When filmmaker Ayo Akingbade finished making Tower XYZ (2016), she wrote a manifesto “for the underdog, the unsung, the pissed off and the tired.” Three of her films―hybrids of documentary, experimental cinema, and personal essay―Claudette’s Star, Fire in My Belly, Dear Babylon are now streaming on MUBI.

Also on MUBI, The New York Stories: A Jackie Raynal Double Bill features two of Raynal’s films―New York Story (1981) and Hotel New York (1984). Raynal, who edited Eric Rohmer’s Six Moral Tales, studied at the Sorbonne and was a member of the radical filmmaking collective, Zanzibar Group. It is at this group that Raynal was encouraged to transition to filmmaking from editing. 

Over at Metrograph, the fifth program of the series Artists On Camera, 1967-2021, streams from August 10-17. The films in the program―including Don Amis’ Festival of Mask (1982) and James Tartan’s Murals of Aztlán: The Street Painters of East Los Angeles (1981)―explore the world of artists who centered their artistic practice around community-based and collaborative methods of production, thereby taking their art away from the echo chambers of museums and galleries. 

In French filmmaker Dorothée-Myriam Kellou’s In Mansourah, You Separated Us, the filmmaker accompanies her father as he returns to his village in Mansourah, Algeria. This poignant tale of homecoming set against the background of the ghosts of the A​​lgerian war of independence, is now streaming on Icarus Films. 

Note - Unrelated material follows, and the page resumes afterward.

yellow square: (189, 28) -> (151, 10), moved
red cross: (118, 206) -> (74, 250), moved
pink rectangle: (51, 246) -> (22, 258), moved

Parchís was a Spanish children's music group that rose to popularity in the 1980s. A documentary about them, also called Parchís, is streaming on Netflix. In this emotional and intimate documentary, we meet former band members and hear from them of how an early stardom both defined and robbed them of their childhoods.

The Italian filmmaker, Vittorio de Seta is considered to be “an anthropologist who speaks with the voice of a poet” by Martin Scorsese. Over at The Criterion Channel, a collection of 10 of his short documentaries are available to stream. We like all of them, but particularly Easter in Sicily and Solfatara.